Al día siguiente, y tras aclarar las condiciones, volví a escuchar como golpeaban la puerta de la entrada. De nuevo era Héctor, que acudía al primer y, sin que él tuviera la más mínima idea, último encuentro. Abrí la puerto y lo invité a pasar al salón. Cuán grande fue su sorpresa cuando encontró en el salón veintiuna personas, veintitrés si nos contábamos a nosotros.
-¿Qué es esto? - dijo.
-Siéntate - una vez lo hizo continué hablando -. Veo que has traído uno de tus discursos en papel, tal y como te pedí. Léelo.
-Perdona, ¿qué?
-Ya me has oído.
Héctor comenzó a leer y segundos después se trabó. Continuó leyendo y continuó trabándose.

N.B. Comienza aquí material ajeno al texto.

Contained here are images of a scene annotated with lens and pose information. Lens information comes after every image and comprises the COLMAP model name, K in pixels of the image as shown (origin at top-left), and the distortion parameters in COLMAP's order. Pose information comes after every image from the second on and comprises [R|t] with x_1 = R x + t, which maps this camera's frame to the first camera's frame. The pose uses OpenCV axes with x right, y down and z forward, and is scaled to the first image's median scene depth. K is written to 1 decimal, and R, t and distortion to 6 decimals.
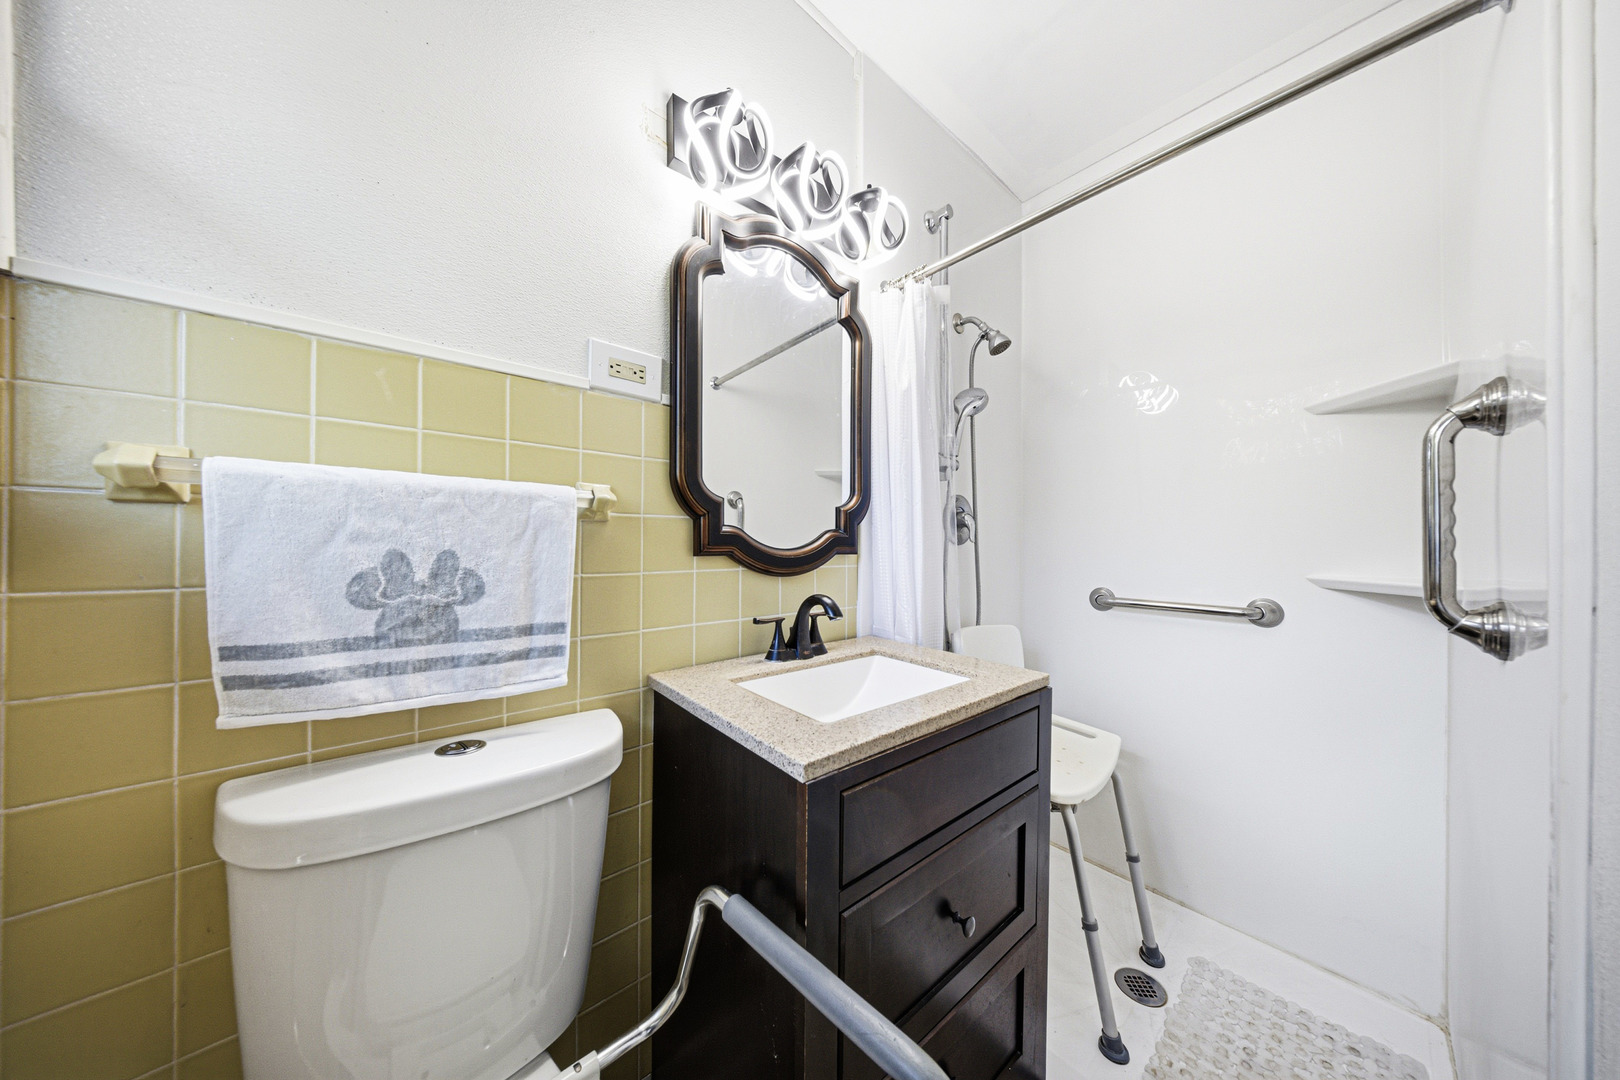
lens RADIAL K [[483.8, 0, 811.1], [0, 483.8, 543.1], [0, 0, 1]] dist [-0.009166, 0.000625]
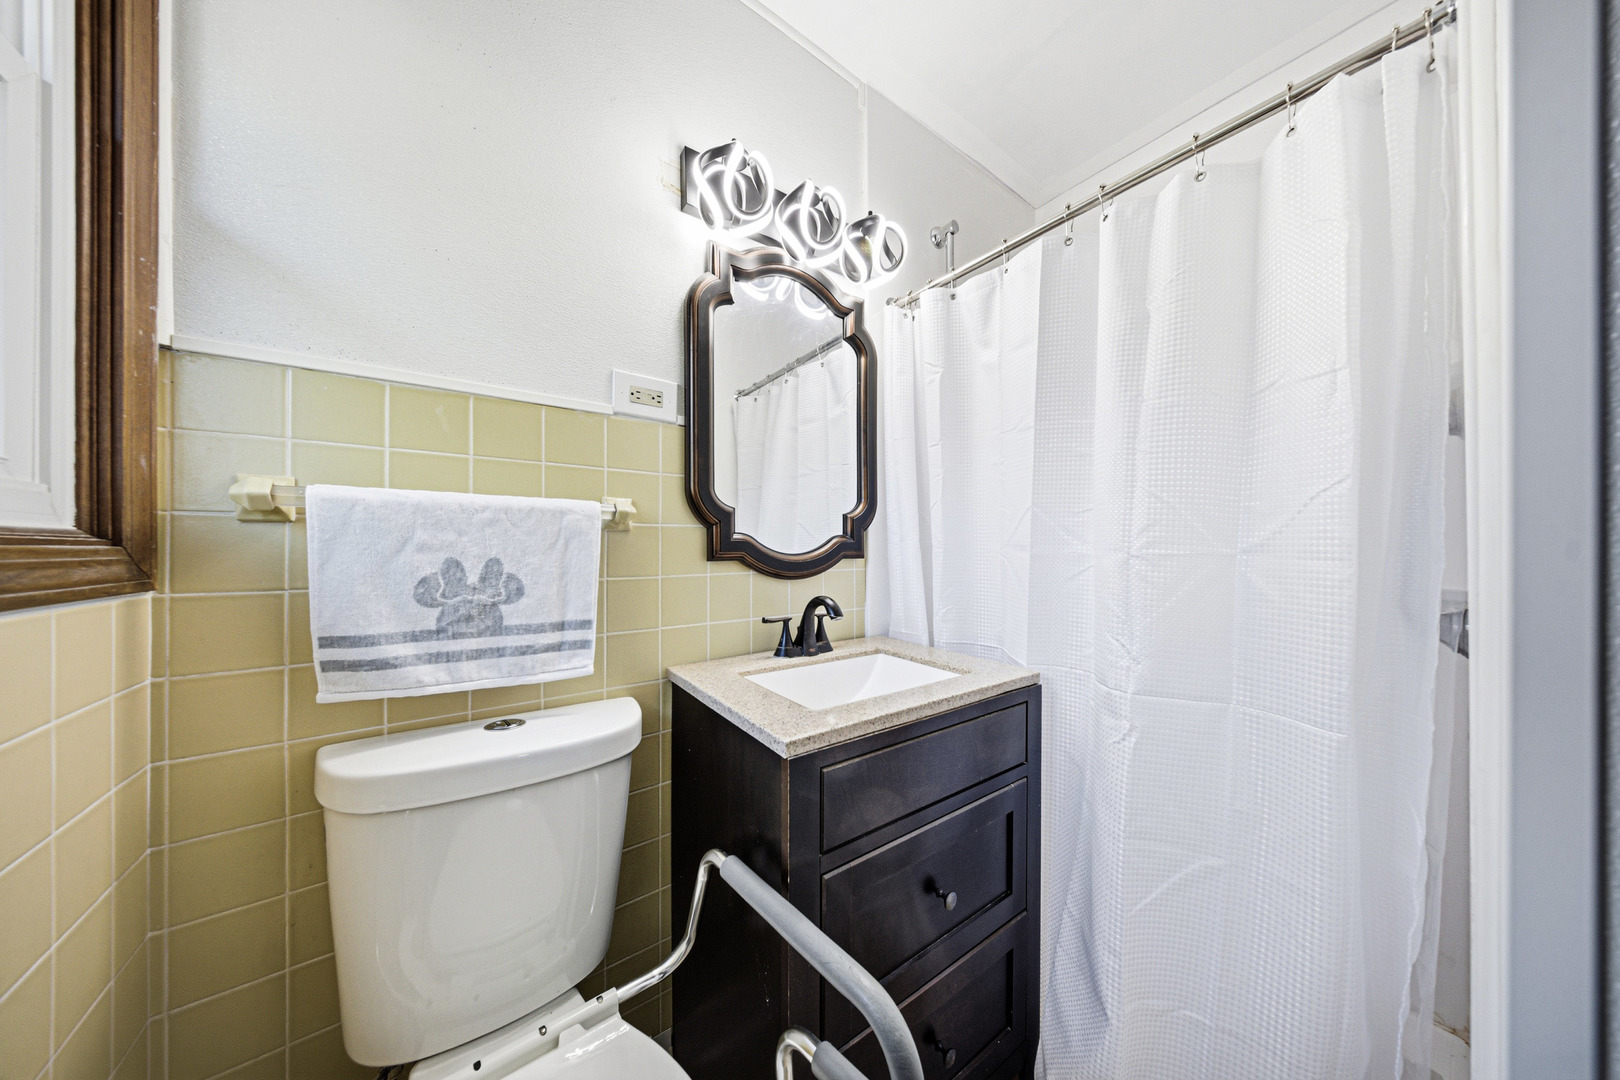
lens RADIAL K [[483.8, 0, 810.1], [0, 483.8, 544.6], [0, 0, 1]] dist [-0.009166, 0.000625]
pose [[0.997187, -0.007603, -0.074572, 0.106675], [0.007378, 0.999967, -0.003296, -0.008196], [0.074594, 0.002736, 0.997210, -0.120785]]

-¡No puedo hacerlo, no lo lograré jamás!
Fue en ese momento cuando hice algo que ni Héctor ni ninguna de las otras personas que allí se hallaban esperarían jamás que hiciera. Le dí la bofetada más fuerte que un rey de los tiempos actuales haya podido recibir jamás. En la sala estalló un silencio sepulcral y todos, salvo yo, mostraban en su rostro gestos de sorpresa y terror.
-¡Pero cómo osas ponerle la mano encim...!
-¡Lee!
-¡No pienso...!
-¡Lee! - repetí.
Volvió a crearse otro silencio incómodo de sorpresa y terror en el salón, pero finalmente Héctor comenzó a leer.

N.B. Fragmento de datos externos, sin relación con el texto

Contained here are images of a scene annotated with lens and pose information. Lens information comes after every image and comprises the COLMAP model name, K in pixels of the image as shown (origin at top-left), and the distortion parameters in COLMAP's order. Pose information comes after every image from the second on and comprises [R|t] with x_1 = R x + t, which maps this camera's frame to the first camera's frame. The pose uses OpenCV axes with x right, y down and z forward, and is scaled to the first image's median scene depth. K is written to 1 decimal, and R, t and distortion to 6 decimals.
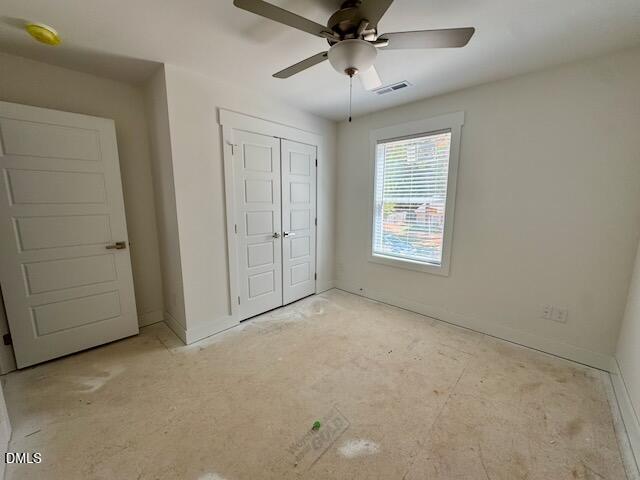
lens RADIAL K [[257.3, 0, 319.4], [0, 257.3, 240.6], [0, 0, 1]] dist [0.001303, -0.000018]
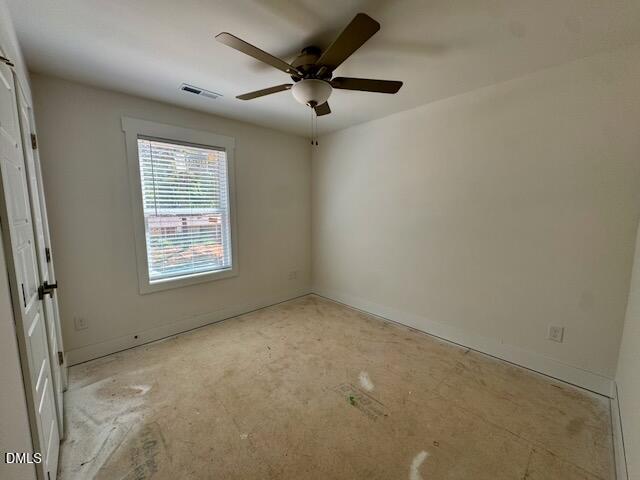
lens RADIAL K [[257.3, 0, 319.4], [0, 257.3, 240.6], [0, 0, 1]] dist [0.001303, -0.000018]
pose [[0.062865, -0.127997, 0.989780, -0.642572], [0.165593, 0.979333, 0.116128, -0.095048], [-0.984188, 0.156601, 0.082761, 0.545111]]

¿Lo adivináis? Exacto, en esta ocasión no se trabó. Tampoco lo hizo en otras. No volvió a trabarse nunca más. ¿Pensáis que el mejor modo para enfrentar un problema es una bofetada? ¿La violencia? No, la bofetada la recibió el miedo que inundaba el cuerpo de Héctor. Un miedo que nunca había sido abofeteado antes dados los métodos de educación que reciben la gran mayoría de personas de alta alcurnia. De hecho, creo que es la primera y última bofetada que he dado en mi vida. Por supuesto, Héctor me pagó, más que a una persona corriente, como el solía denominarlas. Con el dinero compré juguetes y libros de aventuras para Erika, y yo busqué un hueco en mi apretada agenda de trabajo y fui a un concierto por primera vez. Fue maravilloso.